Pessoa e Camões




Pessoa propõe-se cantar Portugal, tal como fez Camões no séc XVI, mas de maneira bem diferente.



Em «Mensagem», Pessoa assume-se como cantor do fim do império português, como Camões se havia imortalizado como cantor do seu início. Um e outro colocam-se numa posição temporal simétrica em relação ao império: Camões um pouco depois de o império se ter levantado, Pessoa um pouco antes de ele se desmoronar.


Também Camões, em «Os Lusíadas», canta o império real, faz o relato da história de Portugal, da expansão marítima e do alargamento da Fé; mas pára no momento da queda do Império.


Aspectos diferenciadores entre a «Mensagem» e «Os Lusíadas»:
«Os Lusíadas»
- dimensão real e concreta
- carácter narrativo e descritivo
- conceito tradicional de herói
- valorização do passado
- nacionalismo


«Mensagem»
- dimensão simbólica e emblemática
- carácter abstractivo e interpretativo
- o verdadeiro heroismo é o da criação poética
- exaltação do futuro
- nacionalismo universalista


«Os Lusíadas» canta o Portugal de um passado glorioso (os descobrimentos), uma missão cumprida; a «Mensagem» canta um Portugal que há-de voltar a ser glorioso (o do Quinto Império), numa missão a cumprir, por força do espírito patriótico e místico da alma portuguesa. è Reconstrução do mito: o mito sebastianista. É portanto para o oculto, para o desconhecido, porque ainda não vivido, que os portugueses têm de se virar. E, mais do que isso, têm de acreditar com fervor que um Novo Império será fundado e que terá a alma portuguesa como base.


Para Pessoa, após o império real (desfeito ) virá o império espiritual (para que se cumpra Portugal) è um Portugal «além do material».

A «Mensagem» poderá ser vista como uma epopeia, porque parte dum núcleo histórico,
- Epopeia porque celebra feitos heróicos e grandiosos, reais ou lendários, de um herói individual ou colectivo (um povo), ou seja, fala dos heróis da história:
-navegantes que percorrem os mares e se imortalizaram;
-antepassados que fundaram o Império;
- profetas da nova era.
mas a sua formulação, sendo simbólica e mítica, do relato histórico, não possuirá continuidade:


Estrutura tripartida da «Mensagem»: Brasão (a heráldica com a história dos que formaram o Império), Mar Português (a aventura marítima), Encoberto ( os sinais proféticos);


O fim do ciclo em Alcácer Quibir - o fracasso e a sua força renovadora.

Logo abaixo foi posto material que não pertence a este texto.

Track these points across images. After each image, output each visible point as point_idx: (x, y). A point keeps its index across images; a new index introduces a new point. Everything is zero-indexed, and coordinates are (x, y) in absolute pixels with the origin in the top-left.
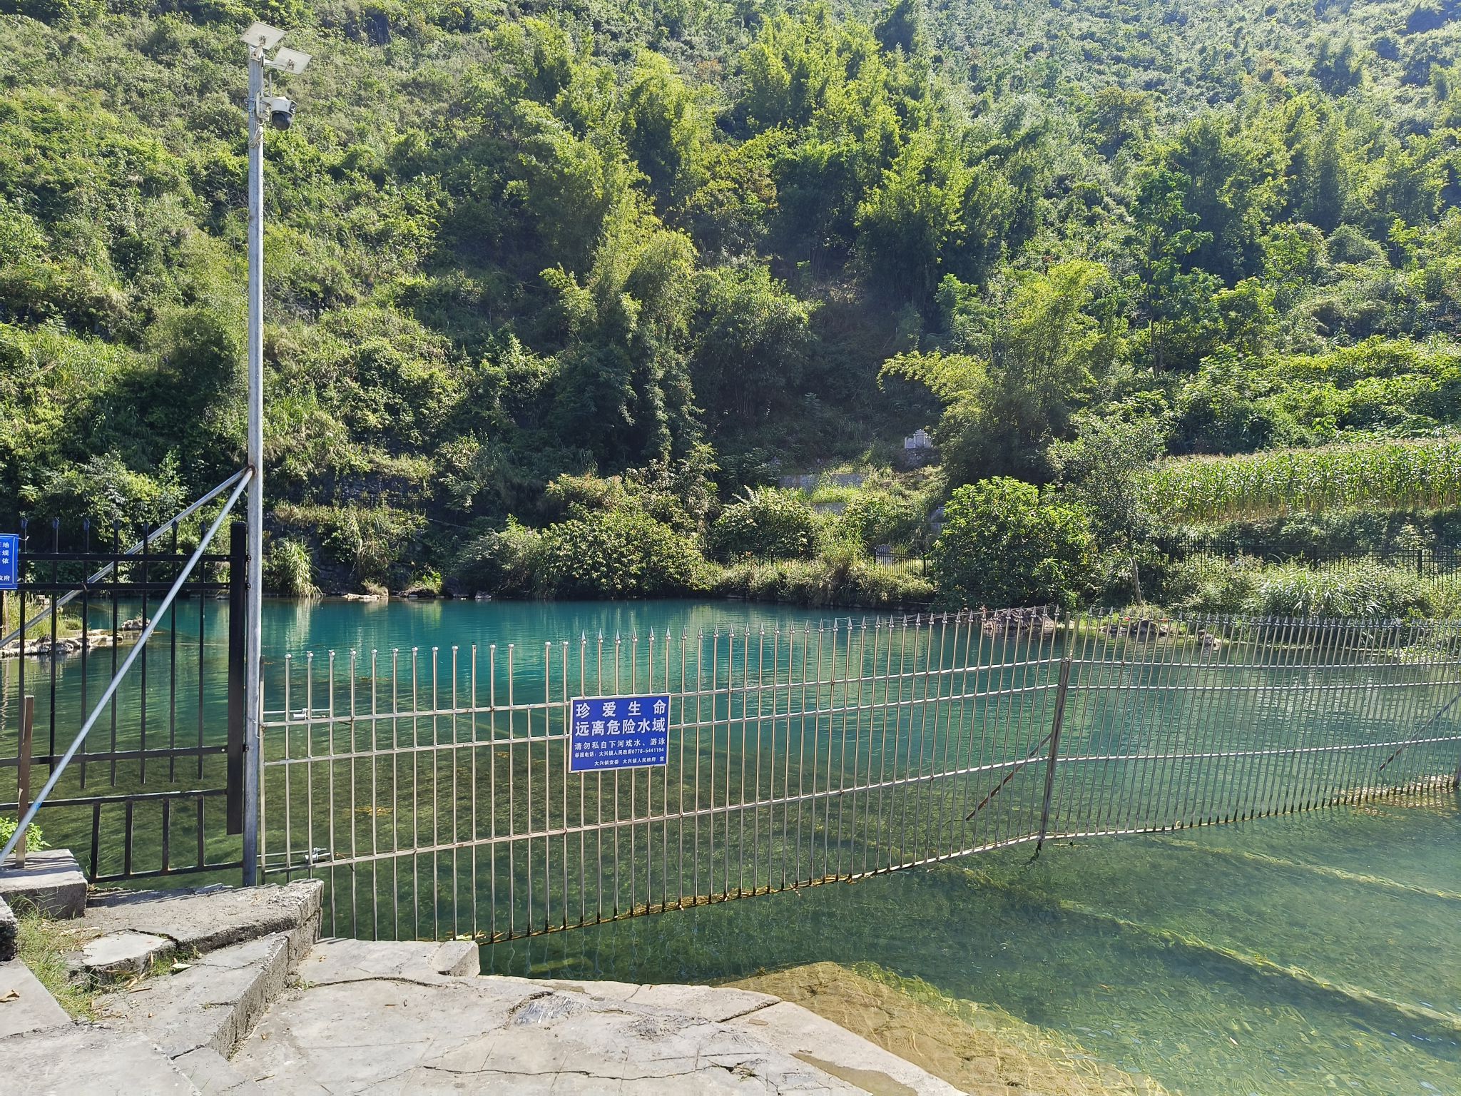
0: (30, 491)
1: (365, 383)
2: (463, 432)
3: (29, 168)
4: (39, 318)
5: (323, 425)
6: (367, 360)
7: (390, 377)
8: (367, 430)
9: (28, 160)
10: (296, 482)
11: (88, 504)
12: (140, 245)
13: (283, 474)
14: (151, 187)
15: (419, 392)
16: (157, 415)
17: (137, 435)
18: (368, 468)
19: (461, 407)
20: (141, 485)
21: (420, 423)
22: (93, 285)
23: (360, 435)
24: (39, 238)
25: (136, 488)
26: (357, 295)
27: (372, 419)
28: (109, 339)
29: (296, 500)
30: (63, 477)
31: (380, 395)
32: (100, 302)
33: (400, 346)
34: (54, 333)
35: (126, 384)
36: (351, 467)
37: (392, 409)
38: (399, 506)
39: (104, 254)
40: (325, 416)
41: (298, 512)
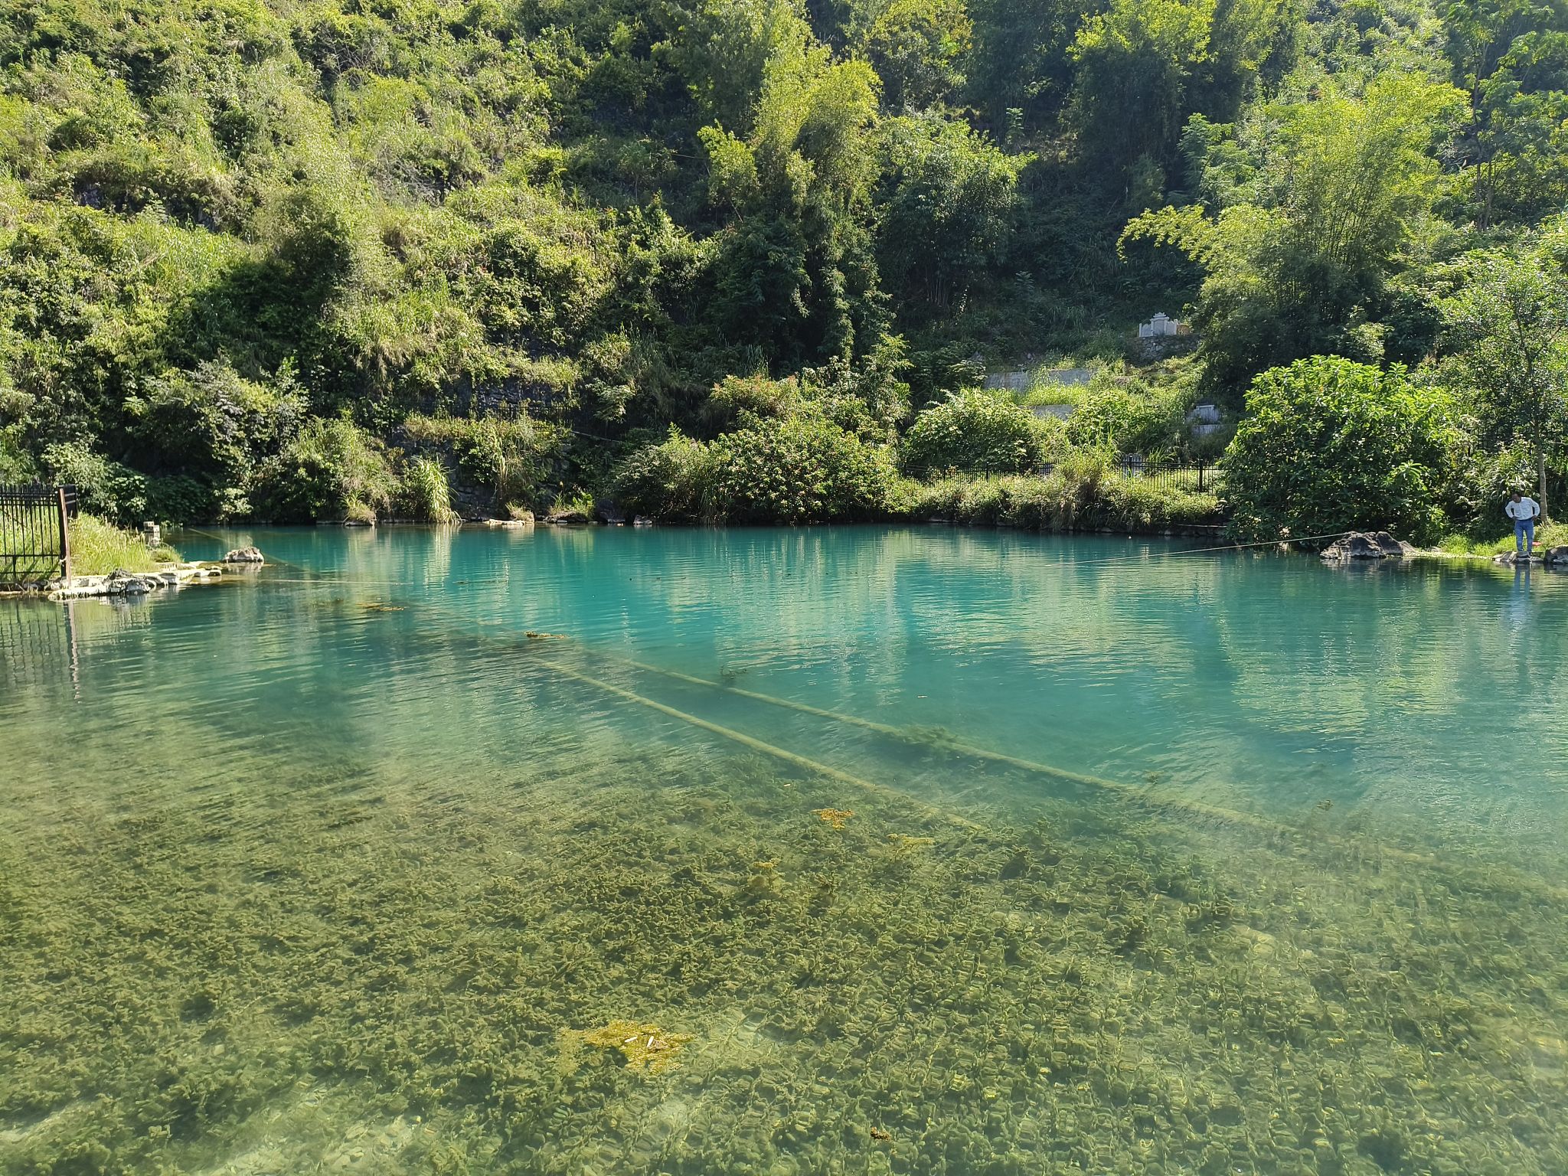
0: (135, 404)
1: (500, 273)
2: (612, 329)
3: (120, 36)
4: (137, 206)
5: (455, 324)
6: (500, 246)
7: (527, 265)
8: (503, 328)
9: (119, 26)
10: (428, 391)
11: (199, 415)
12: (244, 120)
13: (414, 382)
14: (252, 53)
15: (562, 282)
16: (270, 313)
17: (248, 338)
18: (506, 373)
19: (608, 300)
20: (256, 395)
21: (562, 319)
22: (193, 165)
23: (497, 335)
24: (134, 114)
25: (251, 398)
26: (485, 171)
27: (509, 316)
28: (216, 230)
29: (428, 411)
30: (168, 384)
31: (515, 286)
32: (202, 186)
33: (538, 229)
34: (154, 221)
35: (234, 279)
36: (488, 372)
37: (531, 304)
38: (542, 417)
39: (205, 132)
40: (457, 312)
41: (433, 426)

A história da pátria apresenta-se mítica com o nascimento, a vida e a morte; mas o mito enquanto tal desprende-se do tempo histórico (omito apresenta-se como uma operação ideológica que transforma um conjunto de factos reais e possíveis num sistema coerente e totalizador de representações).

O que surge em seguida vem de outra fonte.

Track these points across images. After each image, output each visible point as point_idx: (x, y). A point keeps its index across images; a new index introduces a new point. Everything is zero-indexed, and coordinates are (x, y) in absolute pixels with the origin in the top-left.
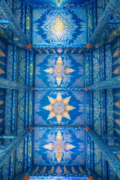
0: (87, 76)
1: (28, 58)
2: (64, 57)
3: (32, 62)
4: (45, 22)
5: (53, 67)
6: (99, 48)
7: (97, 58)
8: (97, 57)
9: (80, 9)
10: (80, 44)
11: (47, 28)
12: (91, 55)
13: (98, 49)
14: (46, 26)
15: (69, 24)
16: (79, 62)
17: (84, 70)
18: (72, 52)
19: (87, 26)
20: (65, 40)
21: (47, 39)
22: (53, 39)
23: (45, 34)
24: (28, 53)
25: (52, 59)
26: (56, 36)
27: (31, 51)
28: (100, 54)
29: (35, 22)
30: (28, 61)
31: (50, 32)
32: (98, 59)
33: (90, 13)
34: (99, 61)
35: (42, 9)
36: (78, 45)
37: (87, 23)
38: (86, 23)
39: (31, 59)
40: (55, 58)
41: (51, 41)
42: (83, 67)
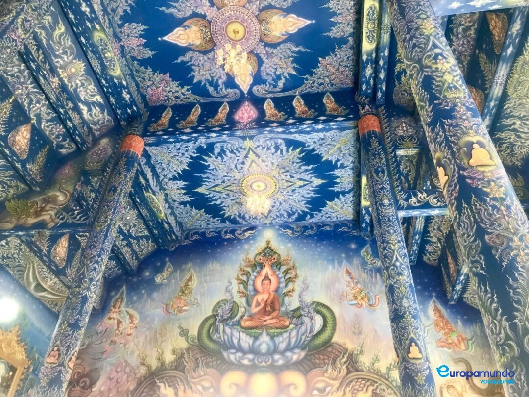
0: (97, 26)
1: (382, 75)
2: (227, 87)
3: (365, 58)
4: (309, 196)
5: (266, 45)
6: (96, 141)
7: (89, 105)
8: (90, 110)
9: (203, 229)
10: (171, 146)
11: (300, 179)
12: (119, 112)
13: (97, 134)
14: (305, 185)
15: (228, 195)
16: (158, 77)
17: (123, 47)
18: (196, 112)
19: (166, 195)
20: (228, 153)
21: (298, 150)
22: (276, 152)
23: (308, 164)
24: (379, 95)
25: (279, 78)
26: (263, 161)
27: (364, 106)
28: (84, 122)
29: (344, 193)
30: (381, 63)
31: (288, 171)
32: (82, 103)
33: (168, 223)
34: (74, 98)
35: (322, 223)
36: (175, 142)
37: (170, 201)
38: (174, 201)
39: (369, 71)
40: (264, 82)
41: (283, 147)
42: (134, 59)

«Criar um novo Portugal, ou melhor, ressuscitar a Pátria Portuguesa,... » aponta para o estado de desagregação em que se encontrava a Nação portuguesa e que, de algum modo, fará despoletar a ânsia de renovação desejada por Fernando Pessoa e operacionalizada nos textos da «Mensagem». Fernando Pessoa acreditava que, através dos seus textos, poderia despertar as consciências e fazê-las acreditar e desejar a grandeza outrora vivenciada. Espera poder contribuir para o reerguer da Pátria, relembrando, nas 1ª e 2ª partes da «Mensagem», o passado histórico grandioso e anunciando a vinda do Encoberto (3ª parte), na figura mítica de D. Sebastião, que anunciaria o advento do Quinto Império. Preconizava para Portugal a construção de um novo império, espiritual, capaz de elevar os Portugueses ao lugar de destaque que outrora ocuparam a nível mundial. Esta projecção ficar-se-ia a dever a um «poeta ou poetas supremos» que, pela sua genialidade, colocariam Portugal, um país culturalmente evoluído, como líder de todos os outros. Na realidade, Fernando Pessoa antevê a possibilidade da supremacia de Portugal, não em termos materiais, como no tempo de Camões, mas em termos espirituais. É nesta nova concepção de Império que assenta o carácter simbólico e mítico que enforma a epopeia pessoana e que, inevitavelmente, destacará a figura deste superpoeta, em detrimento da de Camões.